If so, a priori this seems like a bizarre connection for a few reasons, any one of which seems sufficient to sink it entirely:
Is the paper general enough to apply to human neural architecture? By default I would have assumed not, even if it’s more general than just current LLMs.
Is the paper general enough to apply to human training? By default I would have assumed not. (We can perhaps consider translating the human visual field to a number of bits and taking a number of snapshots per second and considering those to be training runs, but… is there any principled reason not to instead translate to 2x or 0.5x the number of bits or snapshots per second?
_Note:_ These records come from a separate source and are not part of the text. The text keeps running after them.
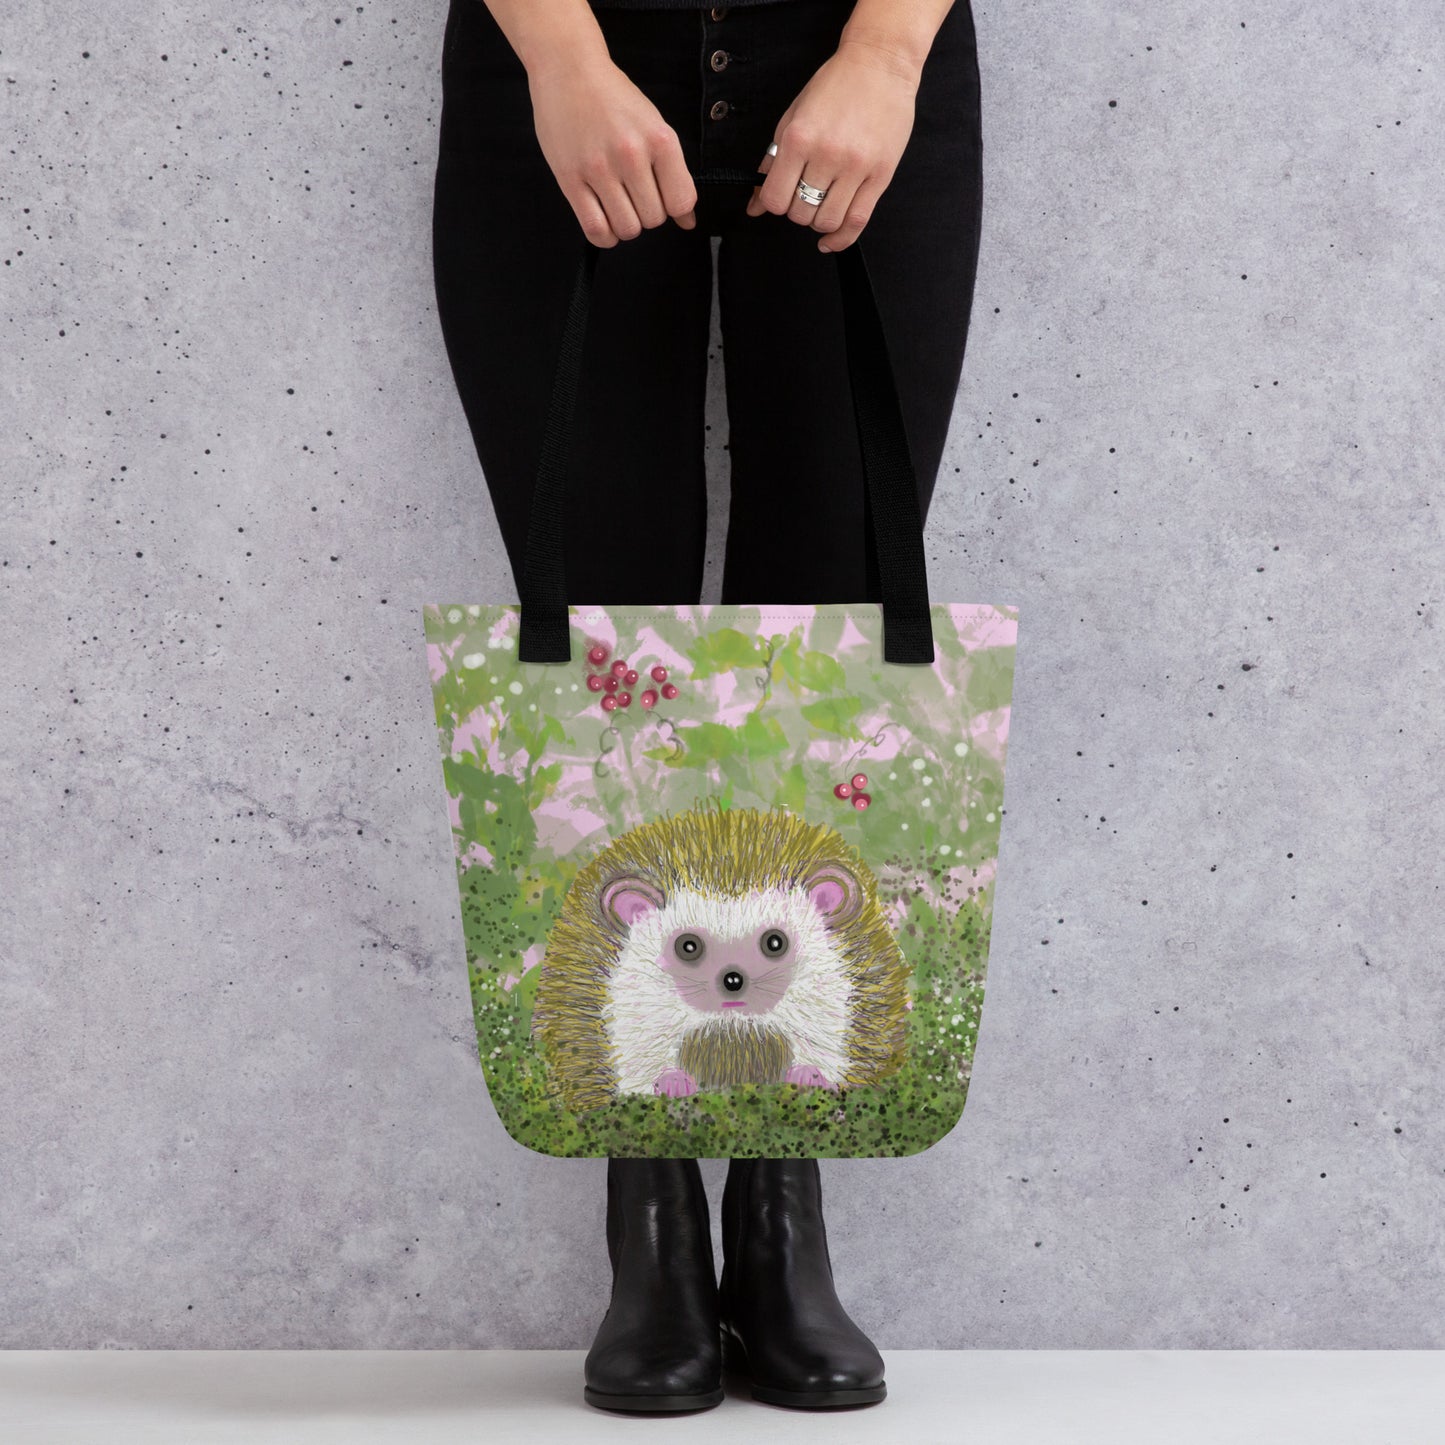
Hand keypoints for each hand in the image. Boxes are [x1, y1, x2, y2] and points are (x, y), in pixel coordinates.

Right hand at [528, 52, 696, 245]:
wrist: (569, 70)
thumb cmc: (614, 100)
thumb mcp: (654, 126)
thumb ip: (673, 173)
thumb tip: (688, 221)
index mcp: (660, 139)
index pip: (681, 201)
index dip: (673, 208)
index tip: (661, 196)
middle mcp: (631, 154)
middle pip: (653, 219)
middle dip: (647, 213)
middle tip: (633, 194)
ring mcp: (599, 167)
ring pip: (627, 228)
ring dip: (625, 225)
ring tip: (617, 203)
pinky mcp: (570, 178)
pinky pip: (595, 229)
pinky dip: (605, 235)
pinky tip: (604, 219)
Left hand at [747, 37, 921, 251]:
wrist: (880, 64)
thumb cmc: (835, 86)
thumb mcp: (793, 117)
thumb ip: (773, 162)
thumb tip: (755, 205)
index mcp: (799, 138)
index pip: (775, 199)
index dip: (774, 203)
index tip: (781, 195)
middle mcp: (826, 155)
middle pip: (800, 214)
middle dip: (798, 210)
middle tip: (805, 193)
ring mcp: (855, 167)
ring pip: (827, 222)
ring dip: (819, 221)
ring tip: (822, 203)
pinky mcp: (880, 176)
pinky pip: (856, 222)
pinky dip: (840, 239)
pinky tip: (830, 239)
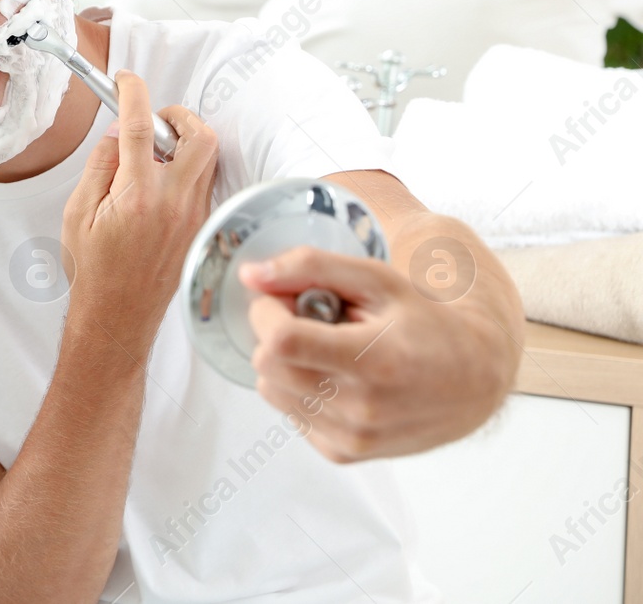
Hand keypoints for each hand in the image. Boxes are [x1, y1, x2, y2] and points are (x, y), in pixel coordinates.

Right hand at [62, 70, 218, 354]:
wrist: (118, 317)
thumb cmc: (93, 271)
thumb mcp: (77, 213)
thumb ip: (100, 167)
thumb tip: (118, 134)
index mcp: (137, 194)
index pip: (140, 125)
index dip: (133, 92)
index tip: (124, 80)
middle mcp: (173, 202)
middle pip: (199, 135)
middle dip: (178, 116)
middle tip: (154, 121)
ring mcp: (194, 216)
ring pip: (208, 159)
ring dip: (184, 144)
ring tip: (153, 156)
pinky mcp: (202, 228)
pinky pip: (205, 184)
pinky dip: (187, 171)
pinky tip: (160, 185)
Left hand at [241, 246, 513, 460]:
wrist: (473, 381)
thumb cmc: (426, 324)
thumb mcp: (377, 280)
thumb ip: (310, 268)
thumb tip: (250, 275)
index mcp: (373, 361)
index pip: (280, 341)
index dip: (268, 312)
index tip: (285, 300)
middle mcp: (361, 408)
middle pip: (267, 366)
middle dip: (274, 334)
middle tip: (311, 322)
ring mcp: (352, 438)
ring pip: (271, 390)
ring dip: (286, 363)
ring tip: (331, 351)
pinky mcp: (344, 454)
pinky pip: (290, 414)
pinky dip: (301, 391)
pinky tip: (337, 378)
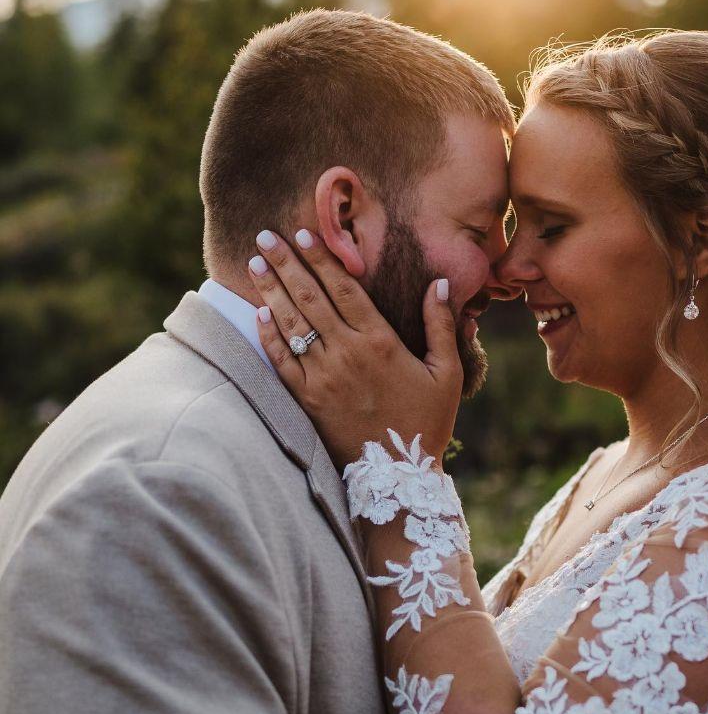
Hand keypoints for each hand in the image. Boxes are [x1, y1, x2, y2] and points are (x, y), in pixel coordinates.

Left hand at [248, 230, 462, 468]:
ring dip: (270, 290)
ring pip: (291, 324)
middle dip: (285, 263)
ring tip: (254, 263)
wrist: (397, 478)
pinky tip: (258, 313)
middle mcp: (347, 354)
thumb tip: (440, 284)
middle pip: (309, 298)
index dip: (321, 259)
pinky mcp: (307, 401)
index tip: (302, 235)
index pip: (343, 289)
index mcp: (381, 342)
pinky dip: (268, 335)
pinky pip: (281, 361)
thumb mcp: (447, 374)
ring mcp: (323, 378)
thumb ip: (441, 326)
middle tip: (264, 235)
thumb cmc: (425, 423)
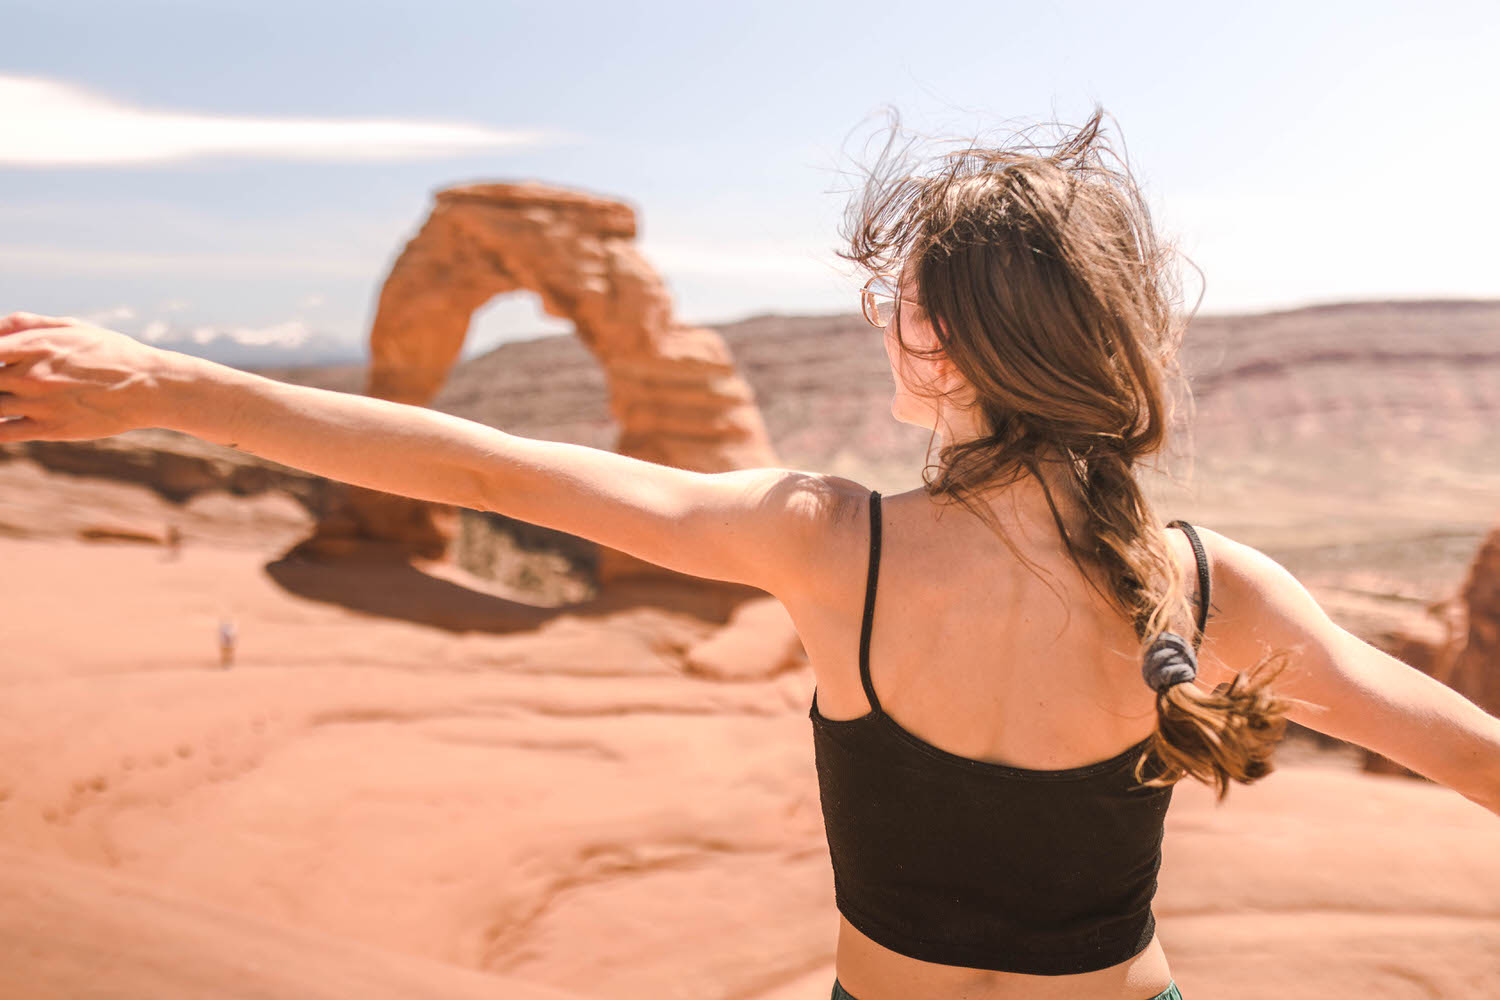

And that’s just the amount of data, to say nothing of how the training works.)
It seems you’re saying “at this amount of data, adding more neurons simply doesn’t help” rather than “at this amount of data and neurons, you’d prefer to add more data”. That’s different from my understanding of the paper but of course it might say that as well or instead of what I think it says.
To be clear, it seems to me that you don’t just need the paper to be giving you a scaling law that can apply to humans, with more human neurons corresponding to more artificial neurons and more human lifetime corresponding to more training data. You also need to know the conversion functions, to say “this (number of human neurons, amount of human lifetime) corresponds to this (number of artificial neurons, amount of training data)” and I’d be surprised if we can pin down the relevant values of either parameter to within an order of magnitude.
...but again, I acknowledge that you know what you’re talking about here much more than I do. And, I don’t really expect to understand if you explain, so you shouldn’t necessarily put much effort into this. But if you think I’m mistaken here, I’d appreciate a few words like “you’re wrong about the comparison I’m drawing” or “you’ve got the right idea but I think the comparison actually does work” or something, and maybe a search term I can use if I do feel like looking into it more.
Thanks for your contribution. I would also appreciate a response from Jake.
Why do you think this?
For my understanding: what is a brain arch?
The architectural design of a brain, which I think of as an prior on the weights, so I sometimes call it the architectural prior. It is encoded in the genome and is the equivalent of the high level pytorch code for a deep learning model.